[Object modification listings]

----

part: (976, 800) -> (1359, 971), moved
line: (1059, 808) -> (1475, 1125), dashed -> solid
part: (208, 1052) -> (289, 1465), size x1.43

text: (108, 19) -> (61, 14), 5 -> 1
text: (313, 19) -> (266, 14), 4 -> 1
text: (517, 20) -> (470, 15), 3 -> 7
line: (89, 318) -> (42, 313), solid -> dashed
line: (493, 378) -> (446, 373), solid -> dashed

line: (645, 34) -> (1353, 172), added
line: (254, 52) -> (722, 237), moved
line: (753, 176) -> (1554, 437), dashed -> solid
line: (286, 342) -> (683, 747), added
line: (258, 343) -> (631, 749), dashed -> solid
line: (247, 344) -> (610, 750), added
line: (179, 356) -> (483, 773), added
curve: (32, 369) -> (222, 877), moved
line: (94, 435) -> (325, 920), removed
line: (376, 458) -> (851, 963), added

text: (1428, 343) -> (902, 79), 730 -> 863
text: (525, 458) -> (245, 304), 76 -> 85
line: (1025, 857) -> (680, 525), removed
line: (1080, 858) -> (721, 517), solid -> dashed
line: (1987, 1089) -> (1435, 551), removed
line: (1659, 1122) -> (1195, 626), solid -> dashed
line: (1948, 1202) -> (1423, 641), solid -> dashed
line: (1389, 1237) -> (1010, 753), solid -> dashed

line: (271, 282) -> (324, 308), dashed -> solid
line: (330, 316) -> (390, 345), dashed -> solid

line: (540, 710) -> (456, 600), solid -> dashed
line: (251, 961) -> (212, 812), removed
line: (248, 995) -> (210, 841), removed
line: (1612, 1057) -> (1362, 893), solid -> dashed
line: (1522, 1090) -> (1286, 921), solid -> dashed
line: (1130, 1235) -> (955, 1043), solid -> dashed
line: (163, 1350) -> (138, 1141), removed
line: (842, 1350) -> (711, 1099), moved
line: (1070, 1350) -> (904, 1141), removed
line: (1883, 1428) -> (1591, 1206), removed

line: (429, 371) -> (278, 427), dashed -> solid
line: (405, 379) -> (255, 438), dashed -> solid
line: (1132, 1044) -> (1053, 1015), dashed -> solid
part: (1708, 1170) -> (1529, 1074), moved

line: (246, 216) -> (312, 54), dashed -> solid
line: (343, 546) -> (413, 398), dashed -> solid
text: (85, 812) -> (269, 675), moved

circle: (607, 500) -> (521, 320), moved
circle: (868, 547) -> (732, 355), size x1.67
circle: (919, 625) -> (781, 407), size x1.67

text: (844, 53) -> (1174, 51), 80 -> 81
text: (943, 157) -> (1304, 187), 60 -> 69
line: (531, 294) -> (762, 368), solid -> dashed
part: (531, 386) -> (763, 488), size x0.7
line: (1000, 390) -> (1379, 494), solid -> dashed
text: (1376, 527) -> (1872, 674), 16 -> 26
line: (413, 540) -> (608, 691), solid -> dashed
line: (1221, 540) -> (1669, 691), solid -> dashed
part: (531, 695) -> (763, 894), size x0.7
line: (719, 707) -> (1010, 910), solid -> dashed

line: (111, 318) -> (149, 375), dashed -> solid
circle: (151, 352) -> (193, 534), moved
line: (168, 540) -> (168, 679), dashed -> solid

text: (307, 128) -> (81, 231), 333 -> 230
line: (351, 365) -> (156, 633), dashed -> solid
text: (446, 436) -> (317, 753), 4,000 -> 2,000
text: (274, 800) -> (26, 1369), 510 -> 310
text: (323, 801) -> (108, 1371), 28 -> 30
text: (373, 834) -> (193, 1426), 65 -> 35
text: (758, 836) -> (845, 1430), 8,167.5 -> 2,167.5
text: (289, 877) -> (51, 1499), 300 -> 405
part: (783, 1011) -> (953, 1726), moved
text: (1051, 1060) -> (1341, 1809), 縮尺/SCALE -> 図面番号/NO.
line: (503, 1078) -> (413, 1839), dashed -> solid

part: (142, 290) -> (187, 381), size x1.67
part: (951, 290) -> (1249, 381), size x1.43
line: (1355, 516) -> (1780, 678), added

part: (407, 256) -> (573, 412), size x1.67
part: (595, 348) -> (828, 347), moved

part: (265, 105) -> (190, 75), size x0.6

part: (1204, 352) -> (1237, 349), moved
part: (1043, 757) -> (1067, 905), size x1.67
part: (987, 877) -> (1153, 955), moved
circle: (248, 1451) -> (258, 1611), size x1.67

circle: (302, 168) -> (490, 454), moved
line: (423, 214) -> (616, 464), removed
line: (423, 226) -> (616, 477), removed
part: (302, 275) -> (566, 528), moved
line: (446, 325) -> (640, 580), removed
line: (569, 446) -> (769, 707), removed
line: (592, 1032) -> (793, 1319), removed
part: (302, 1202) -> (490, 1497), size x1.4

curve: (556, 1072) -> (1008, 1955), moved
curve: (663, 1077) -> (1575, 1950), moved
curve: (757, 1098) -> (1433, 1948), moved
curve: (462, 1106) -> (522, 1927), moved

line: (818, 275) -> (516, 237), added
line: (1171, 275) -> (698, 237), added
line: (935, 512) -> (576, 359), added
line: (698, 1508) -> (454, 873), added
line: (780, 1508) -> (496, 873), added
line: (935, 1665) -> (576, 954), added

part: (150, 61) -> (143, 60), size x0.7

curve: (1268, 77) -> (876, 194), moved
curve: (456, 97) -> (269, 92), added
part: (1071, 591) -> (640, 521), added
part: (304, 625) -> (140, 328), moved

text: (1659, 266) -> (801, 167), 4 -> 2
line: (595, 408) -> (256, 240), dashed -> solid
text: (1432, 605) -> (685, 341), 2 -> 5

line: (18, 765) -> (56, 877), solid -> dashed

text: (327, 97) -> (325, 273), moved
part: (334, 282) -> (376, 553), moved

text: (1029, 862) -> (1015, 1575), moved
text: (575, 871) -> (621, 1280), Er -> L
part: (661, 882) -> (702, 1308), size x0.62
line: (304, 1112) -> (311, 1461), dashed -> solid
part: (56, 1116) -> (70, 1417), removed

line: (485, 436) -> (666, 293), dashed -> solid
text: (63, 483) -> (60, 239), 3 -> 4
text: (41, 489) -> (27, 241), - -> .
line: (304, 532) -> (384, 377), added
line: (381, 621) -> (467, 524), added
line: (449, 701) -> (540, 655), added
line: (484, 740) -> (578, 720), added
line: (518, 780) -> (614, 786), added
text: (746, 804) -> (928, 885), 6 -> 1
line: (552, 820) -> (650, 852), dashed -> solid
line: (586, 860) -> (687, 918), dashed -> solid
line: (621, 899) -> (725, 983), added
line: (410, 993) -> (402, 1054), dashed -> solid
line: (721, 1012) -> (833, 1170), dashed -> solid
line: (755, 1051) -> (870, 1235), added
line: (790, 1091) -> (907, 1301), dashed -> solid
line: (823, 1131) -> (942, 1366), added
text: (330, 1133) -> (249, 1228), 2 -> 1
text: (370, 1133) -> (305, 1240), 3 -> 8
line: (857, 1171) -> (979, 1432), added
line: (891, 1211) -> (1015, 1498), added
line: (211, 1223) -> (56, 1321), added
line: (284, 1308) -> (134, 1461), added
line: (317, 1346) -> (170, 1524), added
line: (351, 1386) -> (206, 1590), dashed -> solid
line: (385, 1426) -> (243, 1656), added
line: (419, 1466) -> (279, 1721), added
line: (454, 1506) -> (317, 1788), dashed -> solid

----

**What needs to be done**
Apply a filter for "curve" to the data above, then copy each line that matches.

**Expected answer**
curve: (32, 369) -> (222, 877), moved
curve: (556, 1072) -> (1008, 1955), moved
curve: (663, 1077) -> (1575, 1950), moved
curve: (757, 1098) -> (1433, 1948), moved
curve: (462, 1106) -> (522, 1927), moved
curve: (1268, 77) -> (876, 194), moved
curve: (456, 97) -> (269, 92), added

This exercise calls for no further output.